I’m not an avid gun handler. I mean, I grew up lugging around a BB gun and could take out a Budweiser bottle as well as any filthy boy next door. I blew away ant hills and sabotaged unsuspecting spruce hen deep in the woods of Alaska late in the fall of my childhood. But if I ever have to take out a bear at a full charge, you’ll not be reading about it in the first person. I’ll be history.
I carry a gun on my hip, comfortably, in the woods and on more than one occasion have had to unholster. But to be honest…it’s more of a self-security feature than an absolute. It may just weigh me down as I fled in pure panic whatever was in pursuit..

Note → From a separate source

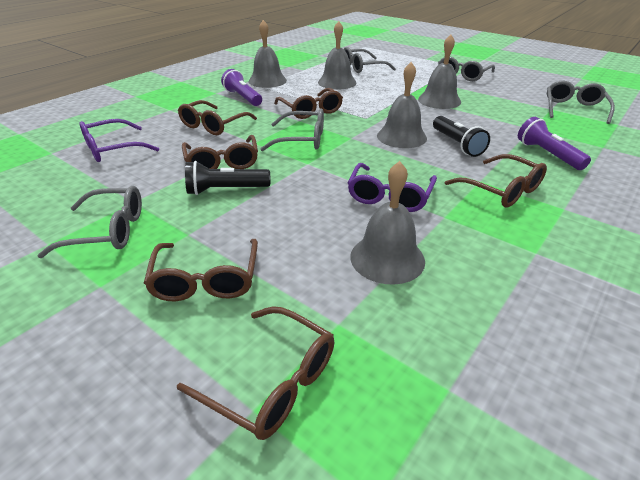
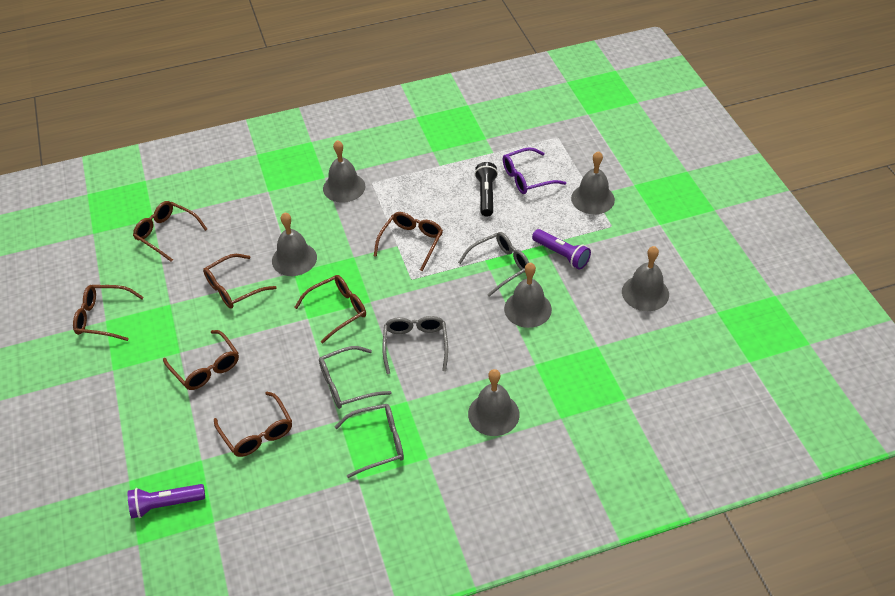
black flashlight: [185,161,270,195] [433,116,490,157] = 2 -> [475,162,498,217] = 1
brown glasses: [144,239,258,301] [177,306,335,440] [178,100,257,135] [182,135,258,169] [274,88,343,119] [445,154,547,207] = 6 -> [73,285,144,341] [133,201,207,262] [163,330,239,390] [203,254,276,309] [214,392,292,457] [294,275,366,344] [374,212,443,271] = 7
grey bell: [248,20,287,88] [318,21,357,89] [350,161,425,285] [377,62,427,148] [418,35,461,109] = 5 -> [272,212,317,276] [323,140,365,203] [468,369,520,436] [504,262,552,328] [571,151,615,214] [622,246,669,311] = 6
grey glasses: [37,186,142,258] [260,108,324,151] [344,47,396,73] [438,57,495,81] [547,81,615,124] = 5 -> [319,346,392,409] [335,404,404,478] [382,316,448,374] [458,232,529,297] = 4
purple glasses: [79,119,159,162] [348,163,437,212] = 2 -> [503,147,566,194] = 1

So three nights ago when menacing dog growls sent shivers through my knees and the generator had died leaving us at the mercy of flashlights and courage, I tried to ignore the tiny hairs at attention on my neck. I sat in the main room, dimly lit by my laptop screen. It’s unsettling, being silohetted by a bright bulb. A target. To see my reflection in the window and know something could be standing on the other side of the glass, hidden by my own face. I was in the middle of freaking myself out when Anthony barreled out of the kids bunks insisting something had slowly scratched down his window, horror movie style, only the kid has never seen a horror movie. Not to look like a weenie to the frightened boy, I rolled my eyes, climbed the ladder to my loft, and retrieved a pistol. For the sake of the boy, of course. I crept down the dark hallway, Anthony trailing behind, the beam of the light bouncing off plywood walls. I clutched the forty-five in my best Charley’s Angels stance, pressed my back to the wall nearest the door, flipped the safety and opened the door just enough for three frightened dogs to slip out of the darkness into the safety of cabin walls. Wimps.

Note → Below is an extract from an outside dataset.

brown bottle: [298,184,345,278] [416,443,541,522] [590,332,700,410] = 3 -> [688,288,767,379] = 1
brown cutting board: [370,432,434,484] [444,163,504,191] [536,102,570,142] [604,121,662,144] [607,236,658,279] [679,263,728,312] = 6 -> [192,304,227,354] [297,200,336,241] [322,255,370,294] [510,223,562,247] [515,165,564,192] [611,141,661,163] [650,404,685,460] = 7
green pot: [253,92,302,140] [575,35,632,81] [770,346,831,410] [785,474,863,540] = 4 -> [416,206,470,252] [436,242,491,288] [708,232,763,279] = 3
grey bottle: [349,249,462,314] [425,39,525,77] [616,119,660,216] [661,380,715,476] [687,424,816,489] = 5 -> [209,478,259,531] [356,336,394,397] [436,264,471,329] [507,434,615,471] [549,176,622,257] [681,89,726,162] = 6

And then, hands fluttering, I realized I’d not chambered a bullet. So much for protecting my family against the unknowns of the night. If a creature of the dark had lunged through the door after my cowardly dogs, I’d have been nothing more than an appetizer, my children…the main course.

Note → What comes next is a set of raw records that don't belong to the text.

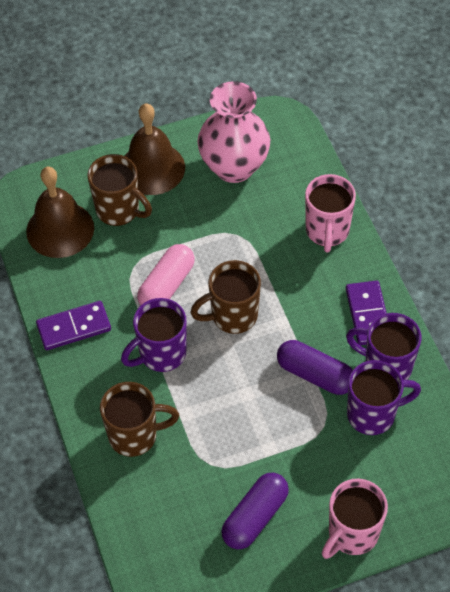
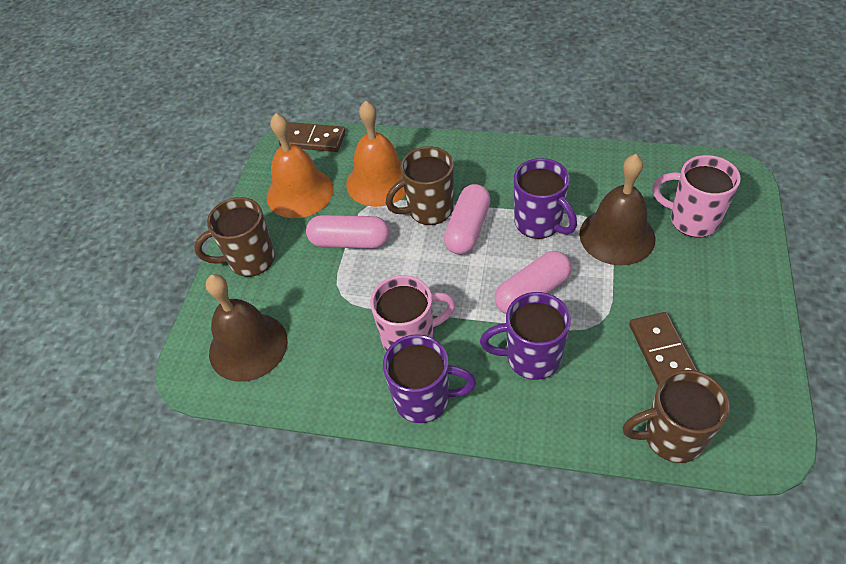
brown domino: none = 0 -> [279,122,346,152] [629,312,698,385] = 2
orange bell: none = 0 -> [267,113,334,218] [346,101,406,207] = 2
pink capsule: [137,244,195,305] = 1 -> [306,215,389,249] [444,184,491,255] [494,251,571,314] = 3
pink vase: [197,81,270,183] = 1 -> none = 0
purple capsule: [221,473,289,550] [277,340,353,395] = 2 -> none = 0
purple domino: [36,301,111,350] [346,281,387,345] = 2 -> none = 0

When I went up to bed that night, three dogs blending inconspicuously into couch cushions as if I wouldn’t notice, I tucked the forty-five under my pillow. Why? I don’t know. I’ve never done that before. Normally it’s holstered and stowed. But my nerves were on end and somehow under my pillow felt right.
Until four-thirty, a.m. when in my sleep, my right hand fumbled around the bed in search of a flashlight. We don’t have power in the bedroom yet, so everything is done by the yellow glow of a Mag Light. Still completely asleep, incoherent and groggy, I found the flashlight. But it wasn’t right. It felt odd.
You know that not-quite-awake-feeling when you are aware of what you are doing, but don’t seem to have any control over it? Yah…that was me, fondling a loaded weapon under my pillow in the wee hours. By the time I realized I was clutching a gun, I had rolled over, pulled it from under my pillow, and had a finger on the trigger…but the gun was aimed square at my pajamas.
The safety was on. The bullets were not engaged. But…they could have been. I could have forgotten to lock the safety. I could have remembered to ‘Chachink’ the bullets into place and left it that way, stashed ‘safely’ under my pillow.
My pajamas could have been annihilated.
And people would have said, “well…it’s no shock…have you met her children?” Or, “she did seem pretty stressed out lately….” And nobody would have ever known what happened. I’d have been an unsolved mystery, profiled on Cold Case Files twenty years from now.
Time for a refresher course in gun safety and a renewed realization that people who know all the rules… who are comfortable and confident and think they’ve got it all under control…can get too relaxed. And that is when accidents happen.